As the hours of sleep pass, the duration of the REM phase becomes longer, which is why sleep is lighter at the beginning of the night. The duration of the phases also changes depending on age. For example, newborns sleep for 20 hours, and a large part of it is in the REM phase, which leads us to think about the involvement of the REM phase in neurocognitive development.
Factors that regulate sleep
The need for sleep changes depending on the daytime activity of each person. Thus, those who do not accumulate physical fatigue do not need the “physical repair” that takes place during sleep. Therefore, sedentary people will have many difficulties sleeping, because the body does not recognize the need to rest.
There is an endogenous 25-hour sleep-wake cycle that is synchronized with the 24-hour light-dark cycle. This is another factor that will be influential. This synchronization is out of sync in some people, who suffer from a circadian rhythm disorder. Melatonin is involved in this process.
The synthesis of this neurohormone varies during the 24-hour cycle and responds to changes in ambient lighting. Normally, melatonin secretion by the pineal gland is inhibited by light and stimulated by darkness. Melatonin secretion peaks in the middle of the night and gradually decreases.
The importance of sleep hygiene
One in three people will suffer from a sleep disorder at some point in their lives, with serious consequences. It can affect academic and work performance, as it causes cognitive alterations, as well as emotional changes that will affect interpersonal relationships or mood .
There are some basic rules to solve these disorders or avoid them. These guidelines are part of sleep hygiene, which can guarantee that it is restful. The following are some of the rules to follow:
- The room where we sleep has to be a pleasant place. No noise, with a stable temperature, and without excessive light stimulation.

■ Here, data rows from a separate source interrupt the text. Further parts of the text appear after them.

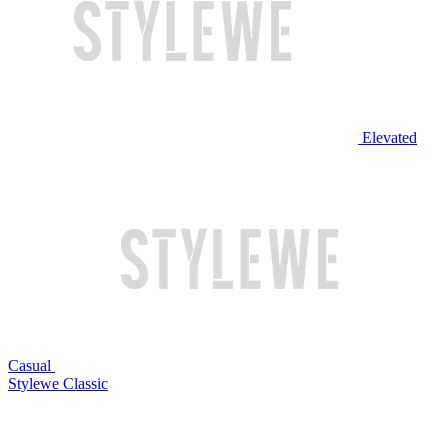
Elevated
Casual
Stylewe Classic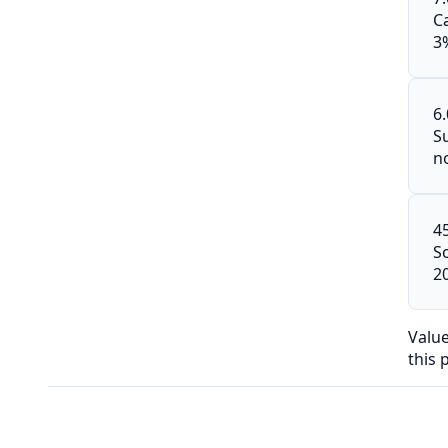
C
3
6
S
n
4
S
2
Valu
this 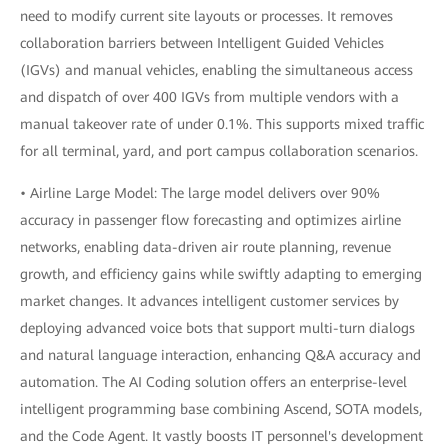
need to modify current site layouts or processes. It removes
collaboration barriers between Intelligent Guided Vehicles
(IGVs) and manual vehicles, enabling the simultaneous access
and dispatch of over 400 IGVs from multiple vendors with a
manual takeover rate of under 0.1%. This supports mixed traffic
for all terminal, yard, and port campus collaboration scenarios.
• Airline Large Model: The large model delivers over 90%
accuracy in passenger flow forecasting and optimizes airline
networks, enabling data-driven air route planning, revenue
growth, and efficiency gains while swiftly adapting to emerging
market changes. It advances intelligent customer services by
deploying advanced voice bots that support multi-turn dialogs
and natural language interaction, enhancing Q&A accuracy and
automation. The AI Coding solution offers an enterprise-level
intelligent programming base combining Ascend, SOTA models,
and the Code Agent. It vastly boosts IT personnel's development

- The pre-workout routine has to gradually reduce our level of physical and mental activity. Taking a relaxing bath, listening to chill out music, or doing relaxation exercises can be good examples.
- It is important to establish a fixed schedule, such as bedtime and wake-up time. It is also important to avoid “catching up” on lost sleep in the morning and to get up at the previously established time.

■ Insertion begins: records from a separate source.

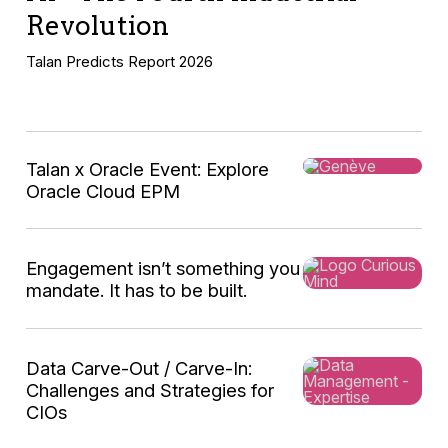
Revolution
Talan Predicts Report 2026
Talan x Oracle Event: Explore
Oracle Cloud EPM
Engagement isn’t something you
mandate. It has to be built.
Data Carve-Out / Carve-In:
Challenges and Strategies for
This
CIOs
global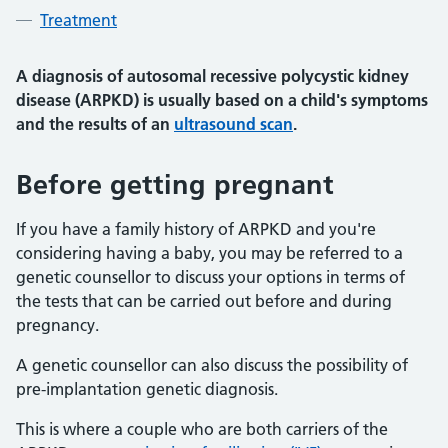
Treatment
A diagnosis of autosomal recessive polycystic kidney
disease (ARPKD) is usually based on a child's symptoms
and the results of an
ultrasound scan
.
Before getting pregnant
If you have a family history of ARPKD and you're
considering having a baby, you may be referred to a
genetic counsellor to discuss your options in terms of
the tests that can be carried out before and during
pregnancy.
A genetic counsellor can also discuss the possibility of
pre-implantation genetic diagnosis.
This is where a couple who are both carriers of the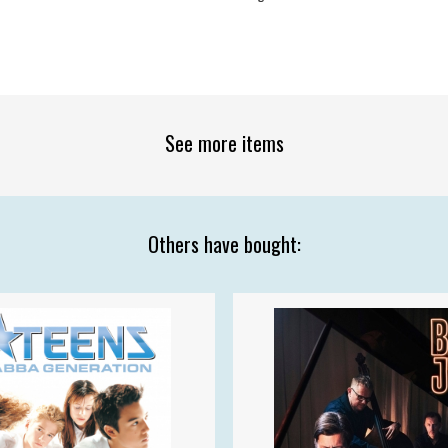
See more items
Others have bought: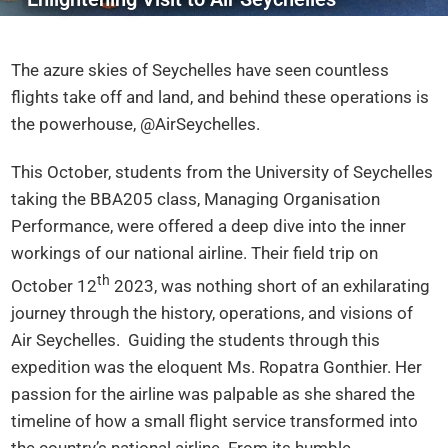
The azure skies of Seychelles have seen countless
flights take off and land, and behind these operations is
the powerhouse, @AirSeychelles.
This October, students from the University of Seychelles
taking the BBA205 class, Managing Organisation
Performance, were offered a deep dive into the inner
workings of our national airline. Their field trip on
th
October 12
2023, was nothing short of an exhilarating
journey through the history, operations, and visions of
Air Seychelles. Guiding the students through this
expedition was the eloquent Ms. Ropatra Gonthier. Her
passion for the airline was palpable as she shared the
timeline of how a small flight service transformed into
the country’s national airline. From its humble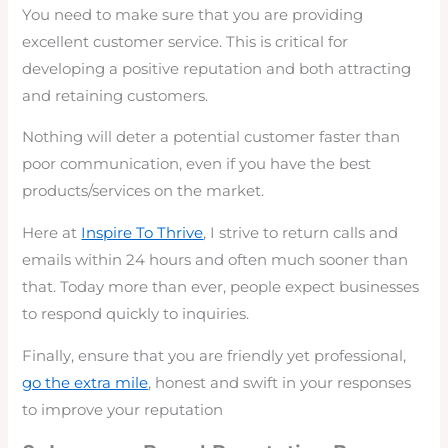
You need to make sure that you are providing
excellent customer service. This is critical for
developing a positive reputation and both attracting
and retaining customers.
Nothing will deter a potential customer faster than
poor communication, even if you have the best
products/services on the market.
Here at
Inspire To Thrive
, I strive to return calls and
emails within 24 hours and often much sooner than
that. Today more than ever, people expect businesses
to respond quickly to inquiries.
Finally, ensure that you are friendly yet professional,
go the extra mile
, honest and swift in your responses
to improve your reputation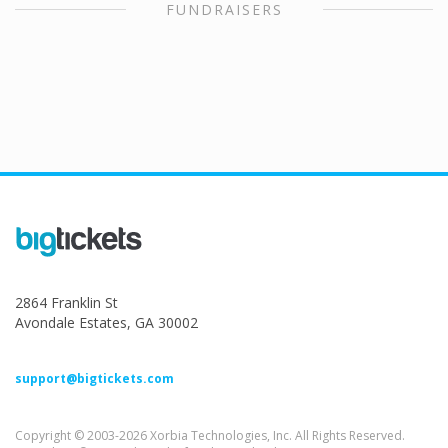
FUNDRAISERS
2864 Franklin St
Avondale Estates, GA 30002
support@bigtickets.com
Copyright © 2003-2026 Xorbia Technologies, Inc. All Rights Reserved.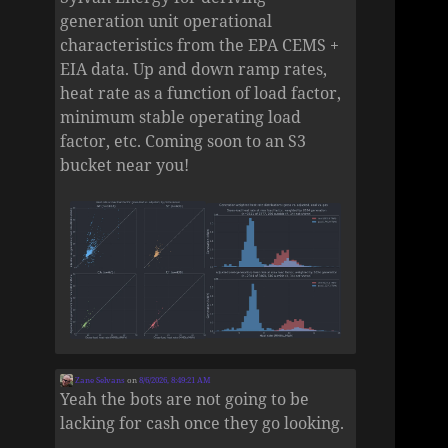
generation unit operational
characteristics from the EPA CEMS +
EIA data. Up and down ramp rates,
heat rate as a function of load factor,
minimum stable operating load
factor, etc. Coming soon to an S3
bucket near you!
Zane Selvans
on
8/6/2026, 8:49:21 AM
Yeah the bots are not going to be
lacking for cash once they go looking.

- Avoid naps during the day, as they can make it difficult to sleep at night.
- Reduce consumption of coffee, tobacco, and all types of stimulant substances that may interfere.
- Do not eat excessively before going to bed, but do not go to bed hungry either.
Function of sleep
It is not entirely clear at the moment, although there are various hypotheses. One theory is that of energy conservation. During sleep, our body temperature drops and oxygen consumption is reduced. Let’s say that it is a kind of energy saving to conserve energy after the tasks performed during the day.
Another hypothesis is that it has a restorative function.
It aims to rehabilitate our bodies after the effort made. It would combat the fatigue produced by the waking state of the day, physiologically restoring our body. There have also been studies on memory consolidation. Sleeping after training in any cognitive task, such as studying for an exam or playing an instrument, significantly increases performance. The presence of activity patterns similar to those during wakefulness in brain regions suggests that these activity patterns are reviewed, favoring learning.